There is almost always an opportunity to improve clinical documentation in any medical record chart from both a resource intensive reimbursement standpoint and quality of care and clinical outcomes standpoint. 

But just as the profession is gaining momentum and increased recognition in the business facet of healthcare, we have reached a crossroads and may be going down the wrong path.

The crossroads

For those of us who have been in the clinical documentation improvement arena for a long time, it is eye-opening to view the advertisements and promotional materials for clinical documentation improvement projects readily available at trade shows and appearing in prominent trade journals.
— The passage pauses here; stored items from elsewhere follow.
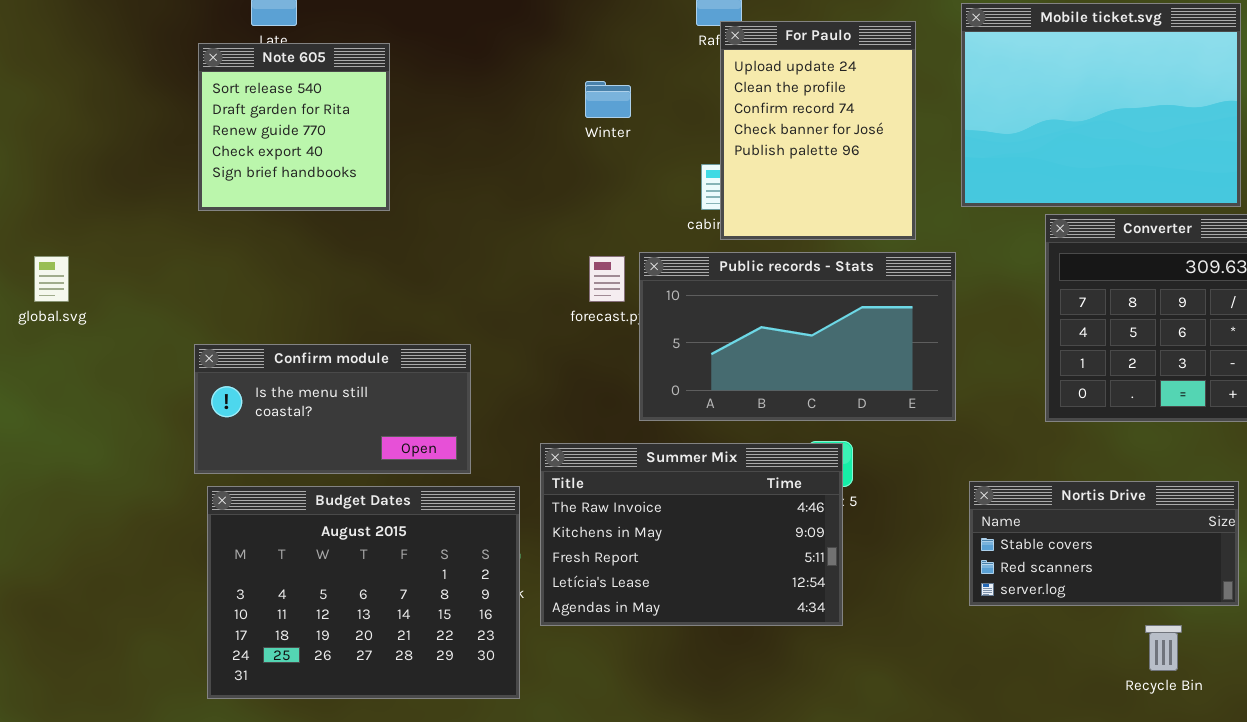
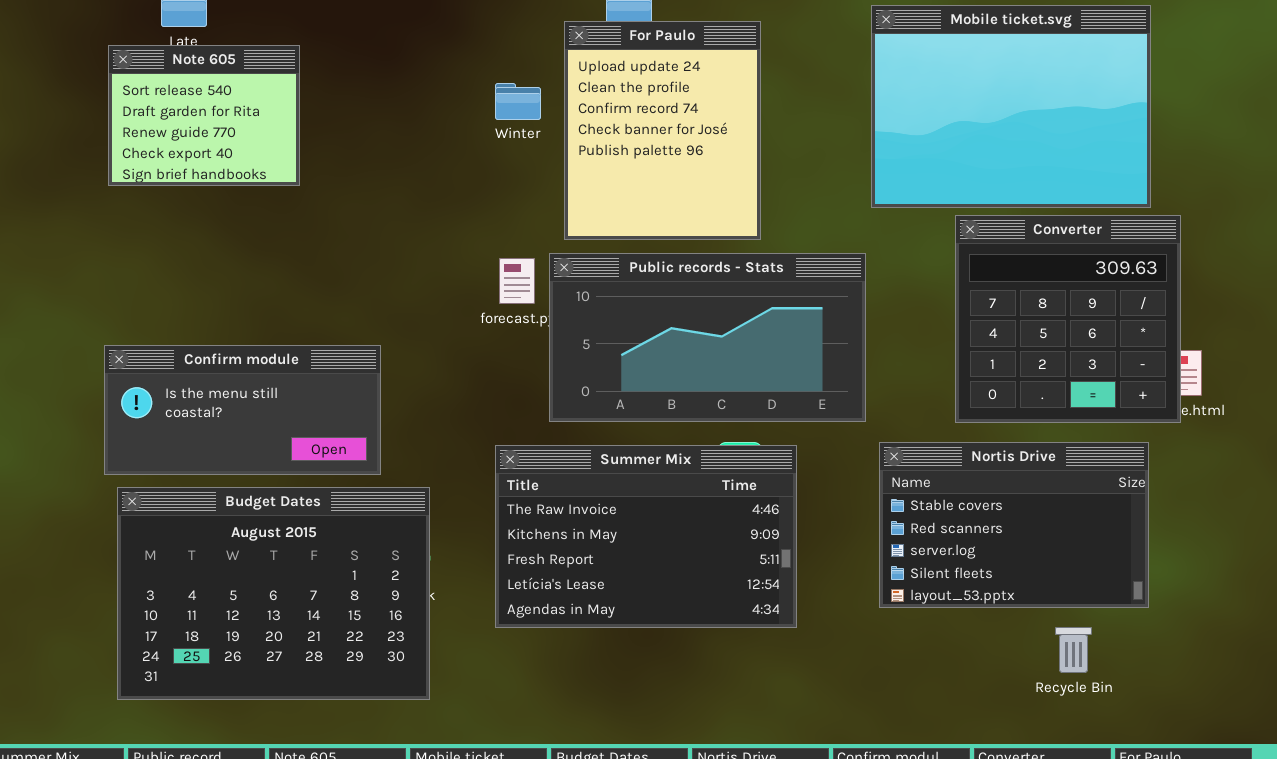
For Paulo: [720,21,916,240] -> [564,21,761,240], moved
Note 605: [198,43,390,211] -> [108,45,300,186], resized
Summer Mix: [540,443,843,626] -> [495,445,797,628], moved
Nortis Drive: [969,481,1239,606] -> [879,442,1149,608], resized

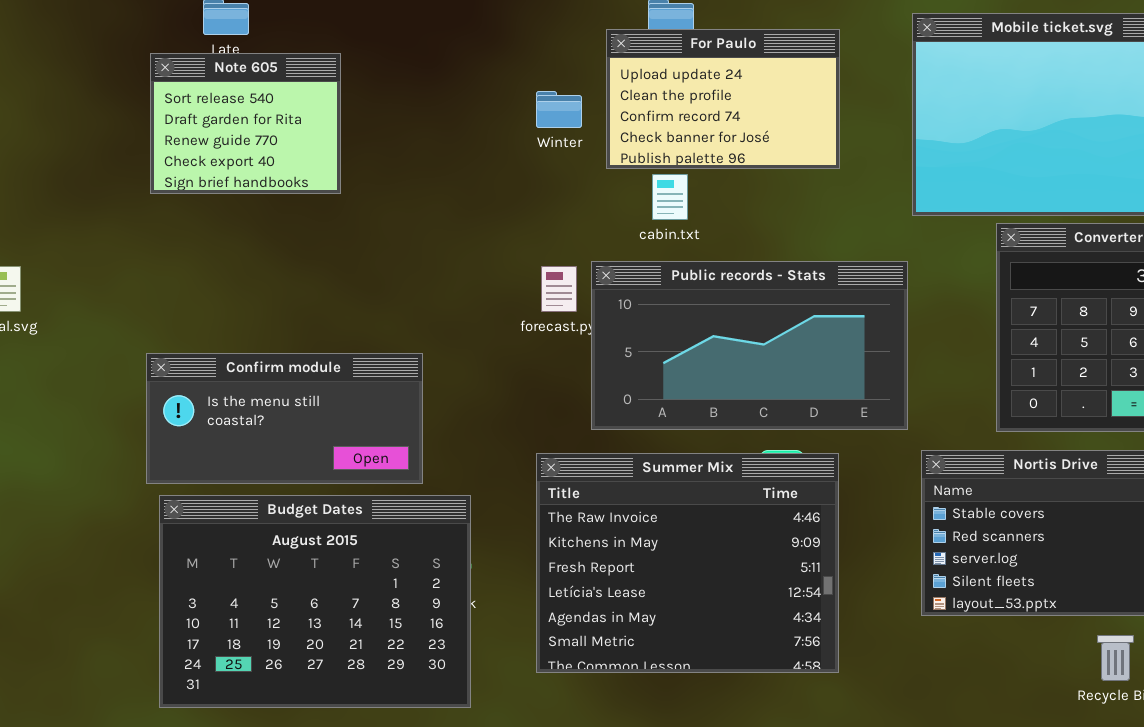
For Paulo: [564,21,761,240] -> [606,29,840,169], resized
Summer Mix: [495,445,797,628] -> [536,453,839,673], resized

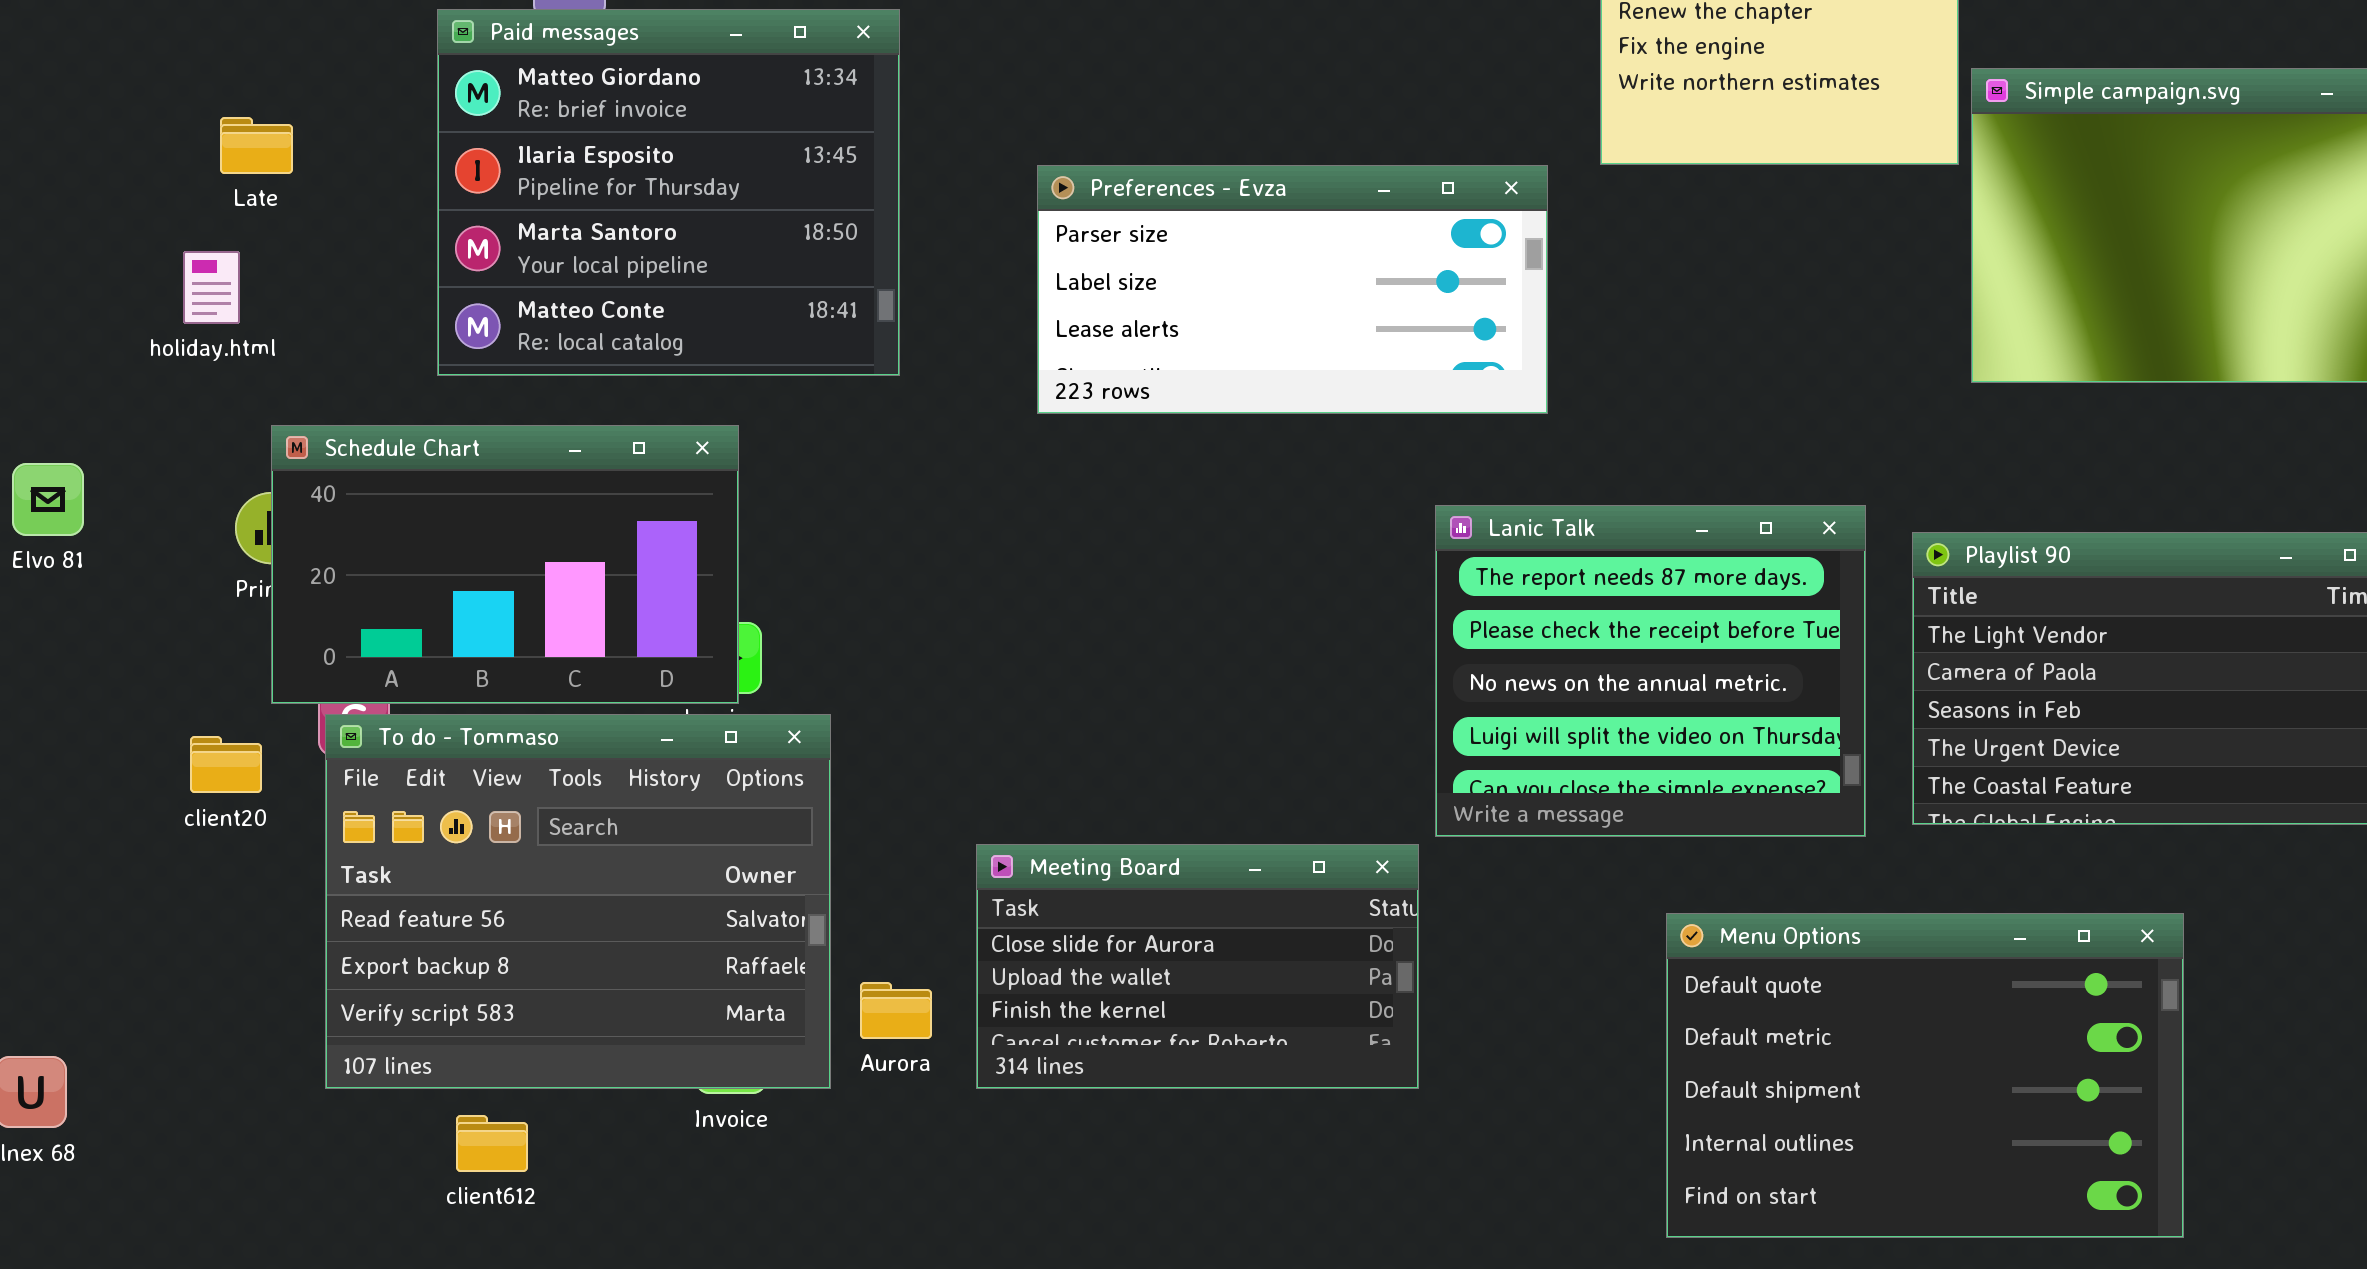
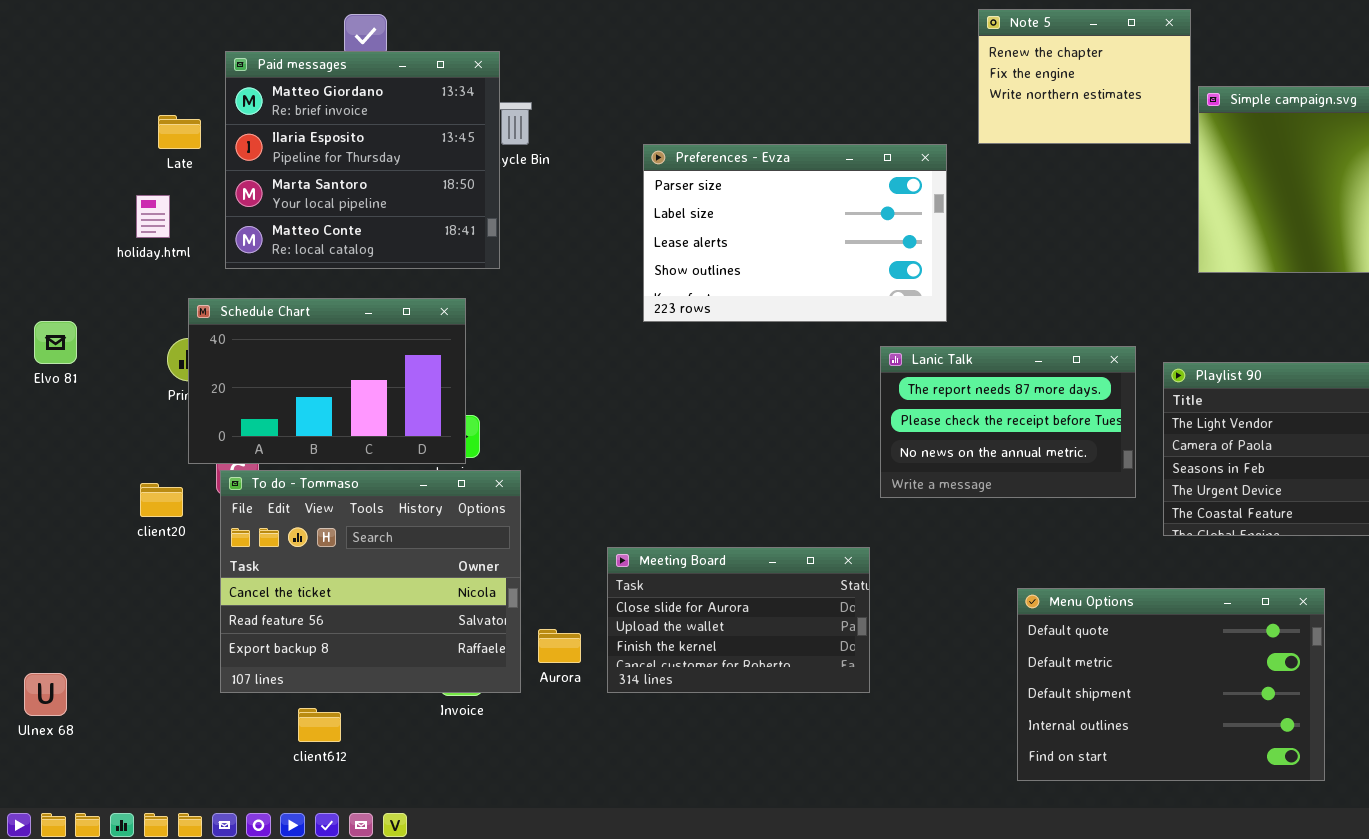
Paid messages: [437,9,900,376] -> [225,51,500,269], moved
Preferences - Evza: [1037,165,1548,414] -> [643,144,947,322], resized
Lanic Talk: [1435,505,1866,837] -> [880,346,1136,498], resized
To do - Tommaso: [325,714,831,1089] -> [220,470,521,693], scrolled up 1 row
The common promotional theme is increased reimbursement for the hospital, which is not surprising given the fact these clinical documentation improvement programs are marketed strictly on the basis of “reimbursement enhancement.”

Let’s not kid ourselves, every healthcare expenditure that is not direct patient care related must provide for a reasonable chance of return on investment, contributing to the organization’s financial performance in some form or fashion, whether it be additional revenue or at least cost avoidance.  But there has been some talk in the industry that some firms have worked into their CDIP contracts a guarantee of specified amount of increased reimbursement for the hospital with the implementation of their programs. 

The aftermath

Clinical documentation improvement programs can be structured to meet the documentation requirements required in the health record to financially sustain the hospital from a financial accounting and quality of care reporting perspective.  How the program is structured can dictate success or failure in the rollout and acceptance of the program by physicians and other ancillary service providers.

In speaking with a fellow colleague recently, I heard a valid concern that is worth mentioning regarding where the CDIS profession is now, and where it may be going. Once again it may be going down the wrong route. My colleague pointed out that in some instances, the clinical documentation improvement specialists appear to be focusing on reviewing the record solely for identification and documentation of “missed CCs and MCCs,” almost as if they were “CC/MCC scroungers.”

The very idea of CDIPs being promoted primarily as reimbursement mechanisms perpetuates and drives the ever-increasing viewpoint of CDIS as CC/MCC identifiers. In order to be directed down the right path, we need to stay attuned to the mission of the profession, which is to affect positive change in physician’s patterns of clinical documentation over the long term through provisions and actions of continued physician education. This relentless pursuit of physician clinical documentation education embraces a holistic approach with an emphasis upon the direct correlation between clinical documentation and the continued business financial viability of the both the hospital as well as the physician. A primary focus upon “getting that CC/MCC” documented in the record represents a very small cross sectional piece of what the CDIS can fundamentally contribute to a successful program.

 

Which way do you think it should go?

We are at the crossroads for CDI.  The direction we as an industry decide to take will guide the future.  Decisions made today will impact all of us in HIM and finance both tomorrow and well into the future.